MP-301c · Module 3

Disaster Recovery

3 min read

Disaster recovery for MCP servers covers two scenarios: infrastructure failure (server goes down, database corrupted, cloud region outage) and data corruption (bad deployment writes invalid data, tool handler corrupts shared state). For infrastructure failure, the recovery plan is redundancy: multiple server instances behind a load balancer, database replicas in different availability zones, and automated failover that promotes a replica when the primary fails. For data corruption, the recovery plan is backups plus rollback: regular state snapshots, point-in-time recovery, and a tested procedure for restoring from backup.

The most overlooked part of disaster recovery is testing. A backup that has never been restored is not a backup — it is a hope. A failover procedure that has never been executed is not a procedure — it is a guess. Schedule quarterly DR drills: simulate a primary database failure, verify automatic failover works, restore from a backup and verify data integrity, measure how long each step takes.
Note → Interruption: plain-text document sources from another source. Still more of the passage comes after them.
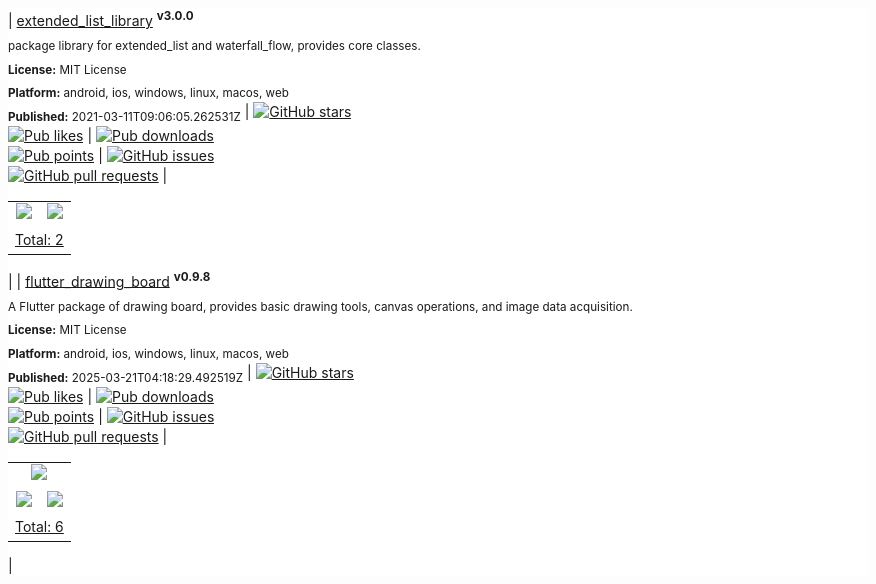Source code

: | [extended_list_library](https://pub.dev/packages/extended_list_library) <sup><strong>v3.0.0</strong></sup> <br/> <sub>package library for extended_list and waterfall_flow, provides core classes.</sub> <br/> <sub><strong>License:</strong> MIT License</sub> <br/> <sub><strong>Platform:</strong> android, ios, windows, linux, macos, web</sub> <br/> <sub><strong>Published:</strong> 2021-03-11T09:06:05.262531Z</sub> | [![GitHub stars](https://img.shields.io/github/stars/fluttercandies/extended_list_library?style=social&logo=github&logoColor=1F2328&label=)](https://github.com/fluttercandies/extended_list_library) <br/> [![Pub likes](https://img.shields.io/pub/likes/extended_list_library?style=social&logo=flutter&logoColor=168AFD&label=)](https://pub.dev/packages/extended_list_library) | [![Pub downloads](https://img.shields.io/badge/10.52k%2Fmonth-4AC51C?style=flat&logo=data:image/svg+xml;base64,PHN2ZyB4bWxucz0iaHR0cDovL3d3dy53My5vcmcvMjAwMC9zdmciIHZpZXdCb3g9IjAgMCAyNCAyNCIgZmlsbD0icmdiYSgyNTUsMjU1LDI1NSwxKSI+PHBhdGggZmlsbD0ibm9uZSIgZD0iTTAgMGgyNHYyNEgweiI+PC9wYXRoPjxwYXRoIGQ9Ik0zIDE5SDIxVjIxSDNWMTlaTTEzIDEzLjE3MTZMMTkuMDcxMSA3LjEwMDVMMjAuNDg1MyA4LjUxNDcyTDEyIDE3TDMuNTE0NzIgOC41MTQ3Mkw0LjkyODkzIDcuMTAwNUwxMSAxMy4xNzE2VjJIMTNWMTMuMTcxNloiPjwvcGF0aD48L3N2Zz4=)](https://pub.dev/packages/extended_list_library) <br/> [![Pub points](https://img.shields.io/pub/points/extended_list_library?style=flat&label=&logo=data:image/svg+xml;base64,PHN2ZyB4bWxucz0iaHR0cDovL3d3dy53My5vcmcvMjAwMC9zdmciIHZpZXdCb3g9IjAgMCAyNCAyNCIgZmlsbD0icmdiYSgyNTUsMjU1LDI1NSwxKSI+PHBhdGggZmlsbD0ibm9uZSIgZD0iTTAgMGgyNHYyNEgweiI+PC9wYXRoPjxwYXRoIGQ9Ik0yMyAxMkwxNS45Mjg5IDE5LjA3MTFMMTQuNTE0NyAxNy42NTY5TDIwLjE3MTYgMTJMMTQuNTE0NyA2LjM0MzE3TDE1LjkyODkgNC45Mjg5NkwyMyAxMlpNMy44Mjg0MyAxMkw5LjQ4NTI4IDE3LjY1NjlMOC4wNzEwNyAxOS4wNzExTDEgMTJMOC4wNzEwNyA0LjkyODk2TDkuNDg1MjggNi4zNDMxN0wzLjgyODQzIDEyWiI+PC9wYXRoPjwvc3ZnPg==)](https://pub.dev/packages/extended_list_library/score) | [![GitHub issues](https://img.shields.io/github/issues/fluttercandies/extended_list_library?label=)](https://github.com/fluttercandies/extended_list_library/issues) <br/> [![GitHub pull requests](https://img.shields.io/github/issues-pr/fluttercandies/extended_list_library?label=)](https://github.com/fluttercandies/extended_list_library/pulls) | <table align="center" border="0"><tr align="center"><td><a href="https://github.com/zmtzawqlp"><img width="30px" src="https://avatars.githubusercontent.com/u/16477333?v=4" /></a></td><td><a href="https://github.com/AlexV525"><img width="30px" src="https://avatars.githubusercontent.com/u/15884415?v=4" /></a></td></tr><tr align="center"><td colspan="2"><a href="https://github.com/fluttercandies/extended_list_library/graphs/contributors">Total: 2</a></td></tr></table> | 
| [flutter_drawing_board](https://pub.dev/packages/flutter_drawing_board) <sup><strong>v0.9.8</strong></sup> <br/> <sub>A Flutter package of drawing board, provides basic drawing tools, canvas operations, and image data acquisition.</sub> <br/> <sub><strong>License:</strong> MIT License</sub> <br/> <sub><strong>Platform:</strong> android, ios, windows, linux, macos, web</sub> <br/> <sub><strong>Published:</strong> 2025-03-21T04:18:29.492519Z</sub> | [![GitHub stars](https://img.shields.io/github/stars/fluttercandies/flutter_drawing_board?style=social&logo=github&logoColor=1F2328&label=)](https://github.com/fluttercandies/flutter_drawing_board) <br/> [![Pub likes](https://img.shields.io/pub/likes/flutter_drawing_board?style=social&logo=flutter&logoColor=168AFD&label=)](https://pub.dev/packages/flutter_drawing_board) | [![Pub downloads](https://img.shields.io/badge/7.91k%2Fmonth-4AC51C?style=flat&logo=data:image/svg+xml;base64,PHN2ZyB4bWxucz0iaHR0cDovL3d3dy53My5vcmcvMjAwMC9zdmciIHZpZXdCb3g9IjAgMCAyNCAyNCIgZmlsbD0icmdiYSgyNTUsMjU1LDI1NSwxKSI+PHBhdGggZmlsbD0ibm9uZSIgZD0iTTAgMGgyNHYyNEgweiI+PC9wYXRoPjxwYXRoIGQ9Ik0zIDE5SDIxVjIxSDNWMTlaTTEzIDEzLjE3MTZMMTkuMDcxMSA3LjEwMDVMMjAuNDg1MyA4LjUxNDcyTDEyIDE3TDMuNTE0NzIgOC41MTQ3Mkw0LjkyODkzIDcuMTAwNUwxMSAxMy4xNzE2VjJIMTNWMTMuMTcxNloiPjwvcGF0aD48L3N2Zz4=)](https://pub.dev/packages/flutter_drawing_board) <br/> [![Pub points](https://img.shields.io/pub/points/flutter_drawing_board?style=flat&label=&logo=data:image/svg+xml;base64,PHN2ZyB4bWxucz0iaHR0cDovL3d3dy53My5vcmcvMjAwMC9zdmciIHZpZXdCb3g9IjAgMCAyNCAyNCIgZmlsbD0icmdiYSgyNTUsMjU1LDI1NSwxKSI+PHBhdGggZmlsbD0ibm9uZSIgZD0iTTAgMGgyNHYyNEgweiI+PC9wYXRoPjxwYXRoIGQ9Ik0yMyAxMkwxNS45Mjg5IDE5LjA3MTFMMTQuNTE0NyAxNy42NTY5TDIwLjE3MTYgMTJMMTQuNTE0NyA2LjM0MzE3TDE1LjkyODkgNC45Mjg5NkwyMyAxMlpNMy44Mjg0MyAxMkw5LjQ4NTI4IDE3LjY1NjlMOC4wNzEwNyAxOS4wNzExTDEgMTJMOC4wNzEwNyA0LjkyODk2TDkuNDg1MjggNi4zNDMxN0wzLjgyODQzIDEyWiI+PC9wYXRoPjwvc3ZnPg==)](https://pub.dev/packages/flutter_drawing_board/score) | [![GitHub issues](https://img.shields.io/github/issues/fluttercandies/flutter_drawing_board?label=)](https://github.com/fluttercandies/flutter_drawing_board/issues) <br/> [![GitHub pull requests](https://img.shields.io/github/issues-pr/fluttercandies/flutter_drawing_board?label=)](https://github.com/fluttercandies/flutter_drawing_board/pulls) | <table align="center" border="0"><tr align="center"><td colspan="2"><a href="https://github.com/xSILENCEx"><img width="36px" src="https://avatars.githubusercontent.com/u/37292034?v=4" /></a></td></tr><tr align="center"><td><a href="https://github.com/MarsadMaqsood"><img width="30px" src="https://avatars.githubusercontent.com/u/53562046?v=4" /></a></td><td><a href="https://github.com/AlexV525"><img width="30px" src="https://avatars.githubusercontent.com/u/15884415?v=4" /></a></td></tr><tr align="center"><td colspan="2"><a href="https://github.com/fluttercandies/flutter_drawing_board/graphs/contributors">Total: 6</a></td></tr></table> | 
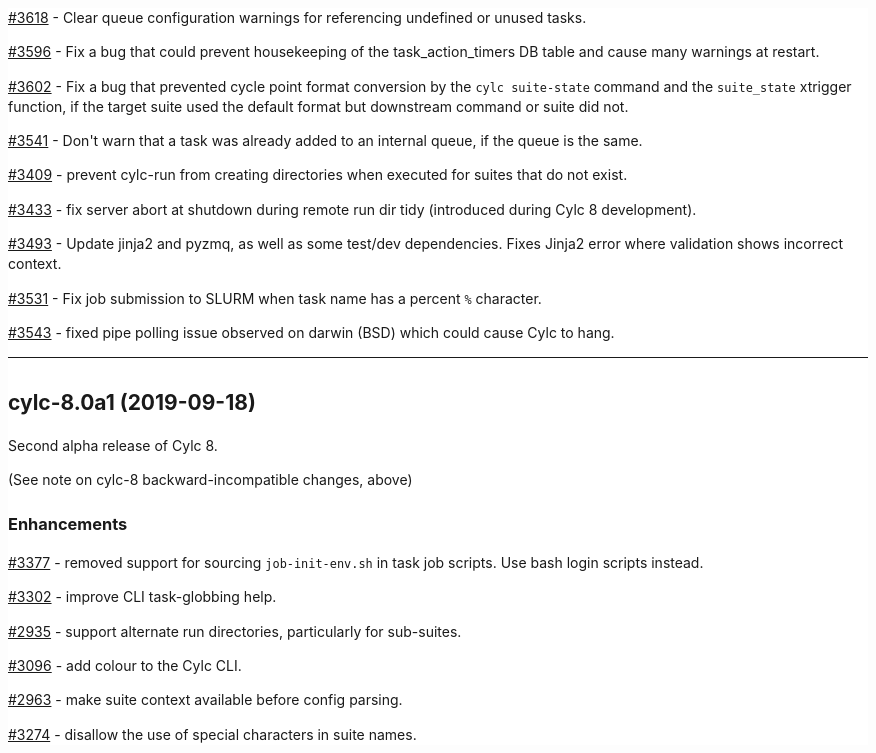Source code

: [#3618](https://github.com/cylc/cylc-flow/pull/3618) - Clear queue configuration
warnings for referencing undefined or unused tasks.

[#3596](https://github.com/cylc/cylc-flow/pull/3596) - Fix a bug that could
prevent housekeeping of the task_action_timers DB table and cause many warnings
at restart.

[#3602](https://github.com/cylc/cylc-flow/pull/3602) - Fix a bug that prevented
cycle point format conversion by the `cylc suite-state` command and the
`suite_state` xtrigger function, if the target suite used the default format
but downstream command or suite did not.

[#3541](https://github.com/cylc/cylc-flow/pull/3541) - Don't warn that a task
was already added to an internal queue, if the queue is the same.

[#3409](https://github.com/cylc/cylc-flow/pull/3409) - prevent cylc-run from
creating directories when executed for suites that do not exist.

[#3433](https://github.com/cylc/cylc-flow/pull/3433) - fix server abort at
shutdown during remote run dir tidy (introduced during Cylc 8 development).

[#3493](https://github.com/cylc/cylc-flow/pull/3493) - Update jinja2 and
pyzmq, as well as some test/dev dependencies. Fixes Jinja2 error where
validation shows incorrect context.

[#3531](https://github.com/cylc/cylc-flow/pull/3531) - Fix job submission to
SLURM when task name has a percent `%` character.

[#3543](https://github.com/cylc/cylc-flow/pull/3543) - fixed pipe polling
issue observed on darwin (BSD) which could cause Cylc to hang.

-------------------------------------------------------------------------------
## __cylc-8.0a1 (2019-09-18)__

Second alpha release of Cylc 8.

(See note on cylc-8 backward-incompatible changes, above)

### Enhancements

[#3377](https://github.com/cylc/cylc-flow/pull/3377) - removed support for
sourcing `job-init-env.sh` in task job scripts. Use bash login scripts instead.

[#3302](https://github.com/cylc/cylc-flow/pull/3302) - improve CLI
task-globbing help.

[#2935](https://github.com/cylc/cylc-flow/pull/2935) - support alternate run
directories, particularly for sub-suites.

[#3096](https://github.com/cylc/cylc-flow/pull/3096) - add colour to the
Cylc CLI.

[#2963](https://github.com/cylc/cylc-flow/pull/2963) - make suite context
available before config parsing.

[#3274](https://github.com/cylc/cylc-flow/pull/3274) - disallow the use of
special characters in suite names.
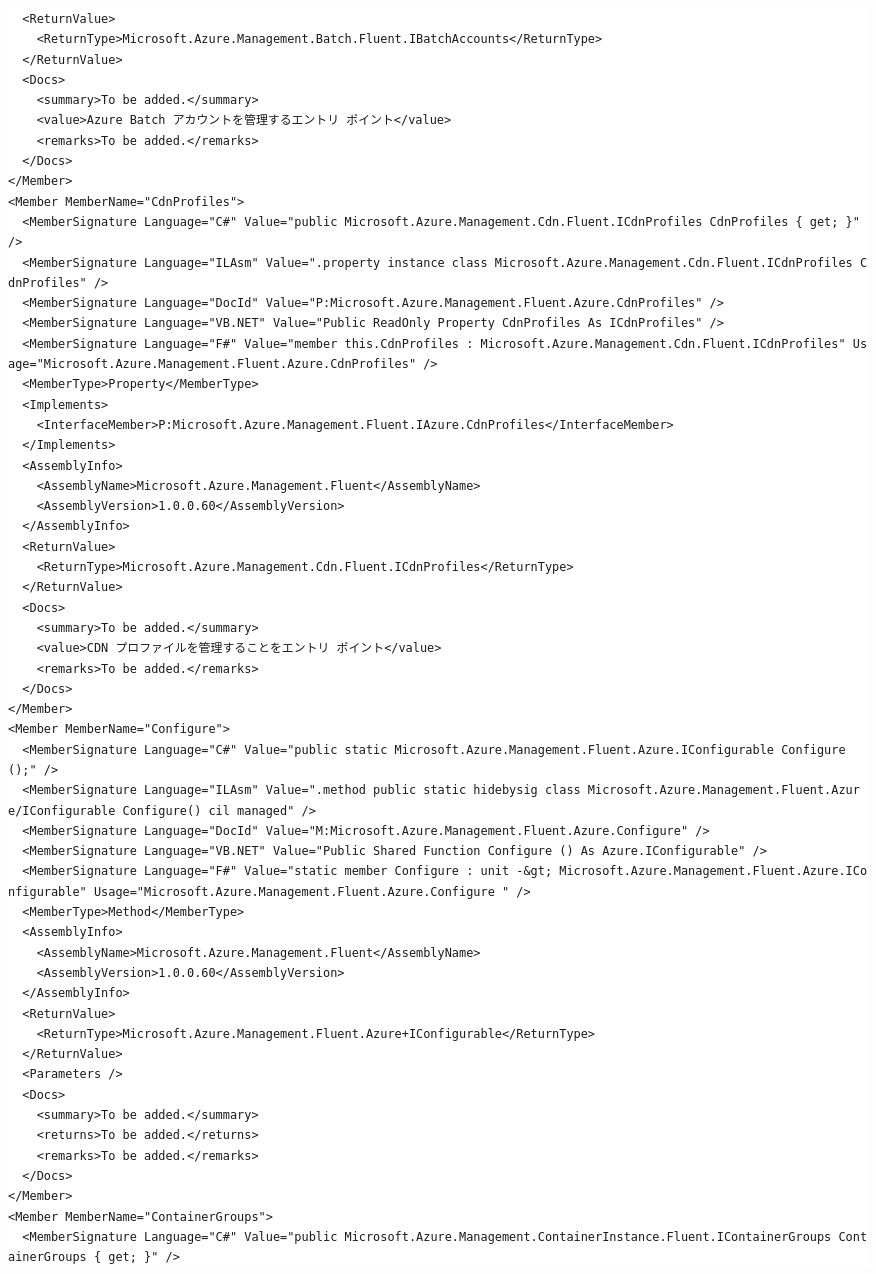       <ReturnValue>
        <ReturnType>Microsoft.Azure.Management.Batch.Fluent.IBatchAccounts</ReturnType>
      </ReturnValue>
      <Docs>
        <summary>To be added.</summary>
        <value>Azure Batch アカウントを管理するエントリ ポイント</value>
        <remarks>To be added.</remarks>
      </Docs>
    </Member>
    <Member MemberName="CdnProfiles">
      <MemberSignature Language="C#" Value="public Microsoft.Azure.Management.Cdn.Fluent.ICdnProfiles CdnProfiles { get; }" />
      <MemberSignature Language="ILAsm" Value=".property instance class Microsoft.Azure.Management.Cdn.Fluent.ICdnProfiles CdnProfiles" />
      <MemberSignature Language="DocId" Value="P:Microsoft.Azure.Management.Fluent.Azure.CdnProfiles" />
      <MemberSignature Language="VB.NET" Value="Public ReadOnly Property CdnProfiles As ICdnProfiles" />
      <MemberSignature Language="F#" Value="member this.CdnProfiles : Microsoft.Azure.Management.Cdn.Fluent.ICdnProfiles" Usage="Microsoft.Azure.Management.Fluent.Azure.CdnProfiles" />
      <MemberType>Property</MemberType>
      <Implements>
        <InterfaceMember>P:Microsoft.Azure.Management.Fluent.IAzure.CdnProfiles</InterfaceMember>
      </Implements>
      <AssemblyInfo>
        <AssemblyName>Microsoft.Azure.Management.Fluent</AssemblyName>
        <AssemblyVersion>1.0.0.60</AssemblyVersion>
      </AssemblyInfo>
      <ReturnValue>
        <ReturnType>Microsoft.Azure.Management.Cdn.Fluent.ICdnProfiles</ReturnType>
      </ReturnValue>
      <Docs>
        <summary>To be added.</summary>
        <value>CDN プロファイルを管理することをエントリ ポイント</value>
        <remarks>To be added.</remarks>
      </Docs>
    </Member>
    <Member MemberName="Configure">
      <MemberSignature Language="C#" Value="public static Microsoft.Azure.Management.Fluent.Azure.IConfigurable Configure ();" />
      <MemberSignature Language="ILAsm" Value=".method public static hidebysig class Microsoft.Azure.Management.Fluent.Azure/IConfigurable Configure() cil managed" />
      <MemberSignature Language="DocId" Value="M:Microsoft.Azure.Management.Fluent.Azure.Configure" />
      <MemberSignature Language="VB.NET" Value="Public Shared Function Configure () As Azure.IConfigurable" />
      <MemberSignature Language="F#" Value="static member Configure : unit -&gt; Microsoft.Azure.Management.Fluent.Azure.IConfigurable" Usage="Microsoft.Azure.Management.Fluent.Azure.Configure " />
      <MemberType>Method</MemberType>
      <AssemblyInfo>
        <AssemblyName>Microsoft.Azure.Management.Fluent</AssemblyName>
        <AssemblyVersion>1.0.0.60</AssemblyVersion>
      </AssemblyInfo>
      <ReturnValue>
        <ReturnType>Microsoft.Azure.Management.Fluent.Azure+IConfigurable</ReturnType>
      </ReturnValue>
      <Parameters />
      <Docs>
        <summary>To be added.</summary>
        <returns>To be added.</returns>
        <remarks>To be added.</remarks>
      </Docs>
    </Member>
    <Member MemberName="ContainerGroups">
      <MemberSignature Language="C#" Value="public Microsoft.Azure.Management.ContainerInstance.Fluent.IContainerGroups ContainerGroups { get; }" />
The drill reveals gaps in your runbook, missing automation, and incorrect assumptions about recovery time. Fix these in calm conditions, not during an actual outage.

For MCP servers specifically, DR planning must account for client reconnection behavior. When your server goes down and comes back (or fails over to a replica), every connected client loses its session. Clients will attempt to reconnect, list tools, and resume their conversation. Your server must handle this burst of simultaneous reconnections without falling over — a thundering herd at exactly the worst time. Rate-limit the reconnection flow, prioritize tools/list responses (they are cheap and unblock the client), and defer expensive operations until the reconnection storm passes.

// DR runbook as executable code
interface DRStep {
  name: string;
  check: () => Promise<boolean>;
  fix: () => Promise<void>;
  timeoutMs: number;
}

const runbook: DRStep[] = [
  {
    name: "Primary database connectivity",
    check: async () => {
      try {
        await pool.query("SELECT 1");
        return true;
      } catch { return false; }
    },
    fix: async () => {
      // Promote replica to primary
      console.error("Promoting read replica to primary...");
      await switchDatabaseEndpoint(process.env.REPLICA_URL!);
    },
    timeoutMs: 10_000,
  },
  {
    name: "Tool call success rate",
    check: async () => {
      const stats = getRecentToolStats(60); // last 60 seconds
      return stats.errorRate < 0.1; // < 10% errors
    },
    fix: async () => {
      // Circuit-break failing tools
      console.error("Circuit-breaking tools with > 50% error rate...");
      const stats = getPerToolStats(60);
      for (const [tool, s] of Object.entries(stats)) {
        if (s.errorRate > 0.5) disableTool(tool);
      }
    },
    timeoutMs: 5_000,
  },
  {
    name: "Reconnection storm protection",
    check: async () => {
      const rate = getConnectionRate(10); // last 10 seconds
      return rate < 100; // < 100 new connections/sec
    },
    fix: async () => {
      console.error("Enabling connection rate limiting...");
      setConnectionRateLimit(50); // max 50/sec, queue the rest
    },
    timeoutMs: 5_000,
  },
];

async function executeDRRunbook() {
  for (const step of runbook) {
    const ok = await Promise.race([
      step.check(),
      new Promise<boolean>(r => setTimeout(() => r(false), step.timeoutMs)),
    ]);
    if (!ok) {
      console.error(`DR: "${step.name}" FAILED — executing fix...`);
      await step.fix();
    } else {
      console.error(`DR: "${step.name}" OK`);
    }
  }
}

Define recovery objectives Set RTO (recovery time objective — how fast you must recover) and RPO (recovery point objective — how much data loss is acceptable). These numbers drive your architecture decisions.
Automate the runbook Convert every recovery step into a check-and-fix function. Run the runbook automatically when the health check detects degradation, or manually when alerted.
Drill quarterly Simulate a primary failure, execute the runbook, measure actual recovery time, and document gaps. Update the runbook based on what you learned. The drill is the test.